_Work item_: Please return each of the entries exactly, minus their pictures.

◆ ◆ ◆ ◆ ◆

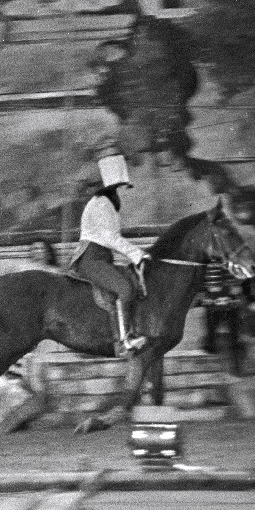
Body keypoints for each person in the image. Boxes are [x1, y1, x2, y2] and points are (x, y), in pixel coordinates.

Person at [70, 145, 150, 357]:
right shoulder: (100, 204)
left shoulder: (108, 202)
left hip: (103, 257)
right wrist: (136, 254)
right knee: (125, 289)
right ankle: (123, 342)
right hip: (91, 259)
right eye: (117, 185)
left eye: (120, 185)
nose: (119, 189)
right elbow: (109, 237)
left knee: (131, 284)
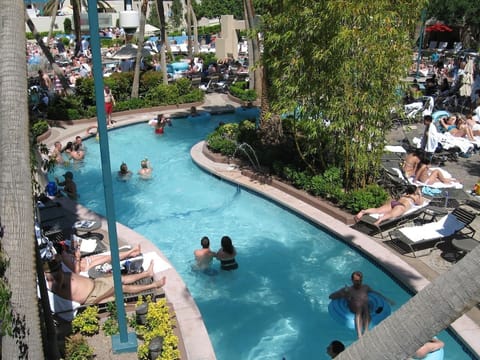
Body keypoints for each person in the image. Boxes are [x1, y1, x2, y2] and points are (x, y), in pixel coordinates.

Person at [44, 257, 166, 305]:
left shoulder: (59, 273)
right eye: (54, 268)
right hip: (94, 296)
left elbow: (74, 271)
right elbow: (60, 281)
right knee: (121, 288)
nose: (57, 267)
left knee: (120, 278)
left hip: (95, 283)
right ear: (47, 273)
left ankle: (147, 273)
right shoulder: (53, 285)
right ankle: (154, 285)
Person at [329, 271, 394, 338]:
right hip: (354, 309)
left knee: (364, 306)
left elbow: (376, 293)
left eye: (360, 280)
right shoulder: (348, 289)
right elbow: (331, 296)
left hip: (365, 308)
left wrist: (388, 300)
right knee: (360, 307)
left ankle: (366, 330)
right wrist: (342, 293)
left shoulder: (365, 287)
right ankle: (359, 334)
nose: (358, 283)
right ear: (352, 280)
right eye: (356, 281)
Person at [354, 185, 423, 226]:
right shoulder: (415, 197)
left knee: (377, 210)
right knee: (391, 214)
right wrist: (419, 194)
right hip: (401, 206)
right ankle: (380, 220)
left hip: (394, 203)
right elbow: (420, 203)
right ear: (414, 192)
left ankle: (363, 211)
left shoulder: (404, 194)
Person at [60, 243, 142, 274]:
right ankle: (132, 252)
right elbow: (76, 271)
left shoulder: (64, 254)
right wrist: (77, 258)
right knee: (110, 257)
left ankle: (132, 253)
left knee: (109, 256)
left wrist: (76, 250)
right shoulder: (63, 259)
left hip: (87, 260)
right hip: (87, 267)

◆ ◆ ◆ ◆ ◆

_Answer to this task_:
Body keypoints for each person in the image. Boxes are [x1, y1, x2, y2] and points are (x, y), in pixel coordinates.

Person at [70, 145, 150, 357]:
right shoulder: (100, 204)
left shoulder: (108, 202)
left hip: (103, 257)
right wrist: (136, 254)
right knee: (125, 289)
right ankle: (123, 342)
right hip: (91, 259)
right eye: (117, 185)
left eye: (120, 185)
nose: (119, 189)
right elbow: (109, 237)
left knee: (131, 284)
Body keypoints for each person in the image. Boxes are [x1, y1, x2, y2] and points are (x, y), in pixel coordinates.

Person at [44, 257, 166, 305]:
left shoulder: (59, 273)
right eye: (54, 268)
right hip: (94, 296)
left elbow: (74, 271)
right elbow: (60, 281)
right knee: (121, 288)
nose: (57, 267)
left knee: (120, 278)
left hip: (95, 283)
right ear: (47, 273)
left ankle: (147, 273)
right shoulder: (53, 285)
right ankle: (154, 285)
Person at [329, 271, 394, 338]:
right hip: (354, 309)
left knee: (364, 306)
left elbow: (376, 293)
left eye: (360, 280)
right shoulder: (348, 289)
right elbow: (331, 296)
left hip: (365, 308)
left wrist: (388, 300)
right knee: (360, 307)
left ankle: (366, 330)
right wrist: (342, 293)
left shoulder: (365, 287)
right ankle: (359, 334)
nose: (358, 283)
right ear: (352, 280)
right eye: (356, 281)
Person at [354, 185, 423, 226]:
right shoulder: (415, 197)
left knee: (377, 210)
right knee: (391, 214)
right wrist: (419, 194)
right hip: (401, 206)
right ankle: (380, 220)
left hip: (394, 203)
right elbow: (420, 203)
right ear: (414, 192)
left ankle: (363, 211)
left shoulder: (404, 194)
Person at [60, 243, 142, 274]:
right ankle: (132, 252)
right elbow: (76, 271)
left shoulder: (64, 254)
right wrist: (77, 258)
right knee: (110, 257)
left ankle: (132, 253)
left knee: (109, 256)
left wrist: (76, 250)
right shoulder: (63, 259)
left hip: (87, 260)
right hip: (87, 267)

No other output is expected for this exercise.